▸ What is expected
Reproduce every line of the listing below word for word, leaving the pictures out of your answer.

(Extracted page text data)
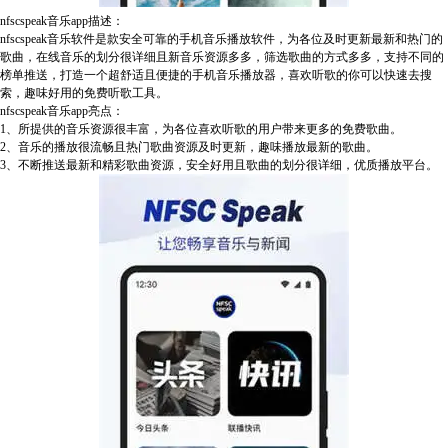
nfscspeak音乐app描述：
nfscspeak音乐软件是款安全可靠的手机音乐播放软件，为各位及时更新最新和热门的
歌曲，在线音乐的划分很详细且新音乐资源多多，筛选歌曲的方式多多，支持不同的
榜单推送，打造一个超舒适且便捷的手机音乐播放器，喜欢听歌的你可以快速去搜
索，趣味好用的免费听歌工具。
nfscspeak音乐app亮点：
1、所提供的音乐资源很丰富，为各位喜欢听歌的用户带来更多的免费歌曲。
2、音乐的播放很流畅且热门歌曲资源及时更新，趣味播放最新的歌曲。
3、不断推送最新和精彩歌曲资源，安全好用且歌曲的划分很详细，优质播放平台。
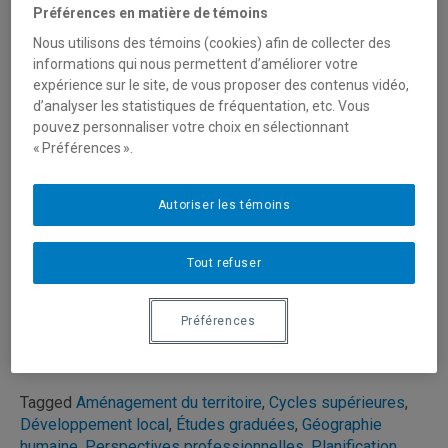
Préférences en matière de témoins
expérience professionnelle pertinente et souhaitant
approfondir leurs compétences.
Nous utilisons des témoins (cookies) afin de collecter des
informations qui nous permettent d’améliorer votre
expérience sur le site, de vous proposer des contenus vidéo,
Joignez-vous à nous pour en apprendre davantage, poser
d’analyser les statistiques de fréquentation, etc. Vous
vos questions et échanger sur votre projet d’études.
pouvez personnaliser votre choix en sélectionnant
« Préférences ».
Présentation du programme, conditions d’admission et
perspectives professionnelles
Autoriser les témoins
Au plaisir de vous rencontrer !
Tout refuser
Cliquez ici ou sur l'image pour
vous inscrire à la
Préférences
séance d'information
.
Tagged
Aménagement du territoire
,
Cycles supérieures
,
Développement local
,
Études graduées
,
Géographie
humaine
,
Perspectives professionnelles
,
Planification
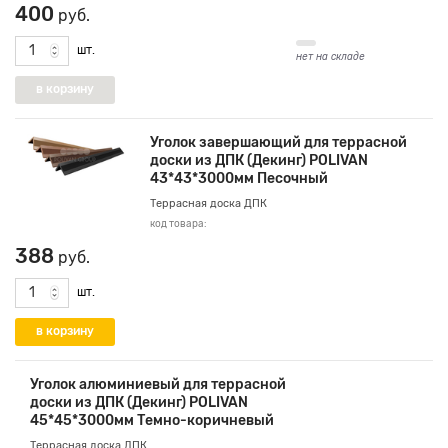
400
руб.
шт.
нет на складе
Уголок завершающий для террасной
доски из ДПК (Декинг) POLIVAN
43*43*3000мм Песочный
Террасная доска ДПК
код товара:
388
руб.
шт.
Уголок алюминиевый для террасной
доски из ДПК (Декинг) POLIVAN
45*45*3000мм Темно-коричневый
Террасная доска ДПК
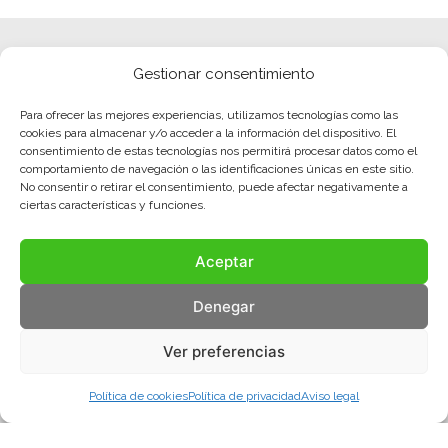
Gestionar consentimiento
Para ofrecer las mejores experiencias, utilizamos tecnologías como las
cookies para almacenar y/o acceder a la información del dispositivo. El
consentimiento de estas tecnologías nos permitirá procesar datos como el
comportamiento de navegación o las identificaciones únicas en este sitio.
No consentir o retirar el consentimiento, puede afectar negativamente a
ciertas características y funciones.
Aceptar
Denegar
Ver preferencias
Política de cookies
Política de privacidad
Aviso legal
Aviso legal
Política de privacidad
Política de cookies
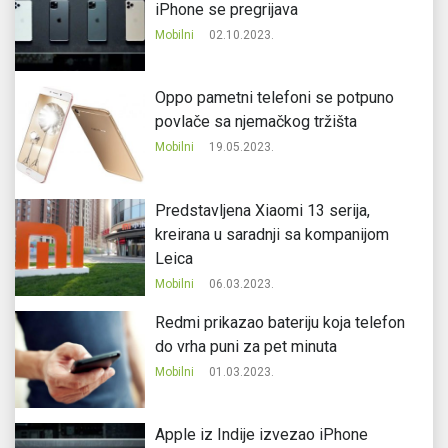
iPhone se pregrijava
Mobilni
02.10.2023.
Oppo pametni telefoni se potpuno
povlače sa njemačkog tržišta
Mobilni
19.05.2023.
Predstavljena Xiaomi 13 serija,
kreirana u saradnji sa kompanijom
Leica
Mobilni
06.03.2023.
Redmi prikazao bateriju koja telefon
do vrha puni za pet minuta
Mobilni
01.03.2023.
Apple iz Indije izvezao iPhone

▸ Answer to this problem
nfscspeak音乐app描述：
nfscspeak音乐软件是款安全可靠的手机音乐播放软件，为各位及时更新最新和热门的
歌曲，在线音乐的划分很详细且新音乐资源多多，筛选歌曲的方式多多，支持不同的
榜单推送，打造一个超舒适且便捷的手机音乐播放器，喜欢听歌的你可以快速去搜
索，趣味好用的免费听歌工具。
nfscspeak音乐app亮点：
1、所提供的音乐资源很丰富，为各位喜欢听歌的用户带来更多的免费歌曲。
2、音乐的播放很流畅且热门歌曲资源及时更新，趣味播放最新的歌曲。
3、不断推送最新和精彩歌曲资源，安全好用且歌曲的划分很详细，优质播放平台。
Préférences en matière de témoins
expérience professionnelle pertinente et souhaitant
approfondir leurs compétences.
Nous utilisons des témoins (cookies) afin de collecter des
informations qui nous permettent d’améliorer votre
expérience sur le site, de vous proposer des contenus vidéo,
Joignez-vous à nous pour en apprendre davantage, poser
d’analyser les statistiques de fréquentation, etc. Vous
vos questions et échanger sur votre projet d’études.
pouvez personnaliser votre choix en sélectionnant
« Préférences ».
Présentation du programme, conditions d’admission et
perspectives professionnelles
Autoriser les témoins
Au plaisir de vous rencontrer !
Tout refuser
Cliquez ici ou sur l'image pour
vous inscrire à la
Préférences
séance d'information
.
Tagged
Aménagement du territoire
,
Cycles supérieures
,
Développement local
,
Études graduées
,
Géographie
humaine
,
Perspectives professionnelles
,
Planification
400
руб.
шт.
нет на складе
Уголок завершающий для террасной
доски из ДПК (Декинг) POLIVAN
43*43*3000мм Песочный
Террасная доска ДПК
код товара:
388
руб.
шт.
Уголок алюминиевый для террасной
доски из ДПК (Декинг) POLIVAN
45*45*3000мм Темно-коричневый
Террасная доска ДПК
Gestionar consentimiento
Para ofrecer las mejores experiencias, utilizamos tecnologías como las
cookies para almacenar y/o acceder a la información del dispositivo. El
consentimiento de estas tecnologías nos permitirá procesar datos como el
comportamiento de navegación o las identificaciones únicas en este sitio.
No consentir o retirar el consentimiento, puede afectar negativamente a
ciertas características y funciones.
Aceptar
Denegar
Ver preferencias
Política de cookies
Política de privacidad
Aviso legal
Aviso legal
Política de privacidad
Política de cookies
iPhone se pregrijava
Mobilni
02.10.2023.
Oppo pametni telefoni se potpuno
povlače sa njemačkog tržišta
Mobilni
19.05.2023.
Predstavljena Xiaomi 13 serija,
kreirana u saradnji sa kompanijom
Leica
Mobilni
06.03.2023.
Redmi prikazao bateriju koja telefon
do vrha puni za pet minuta
Mobilni
01.03.2023.
Apple iz Indije izvezao iPhone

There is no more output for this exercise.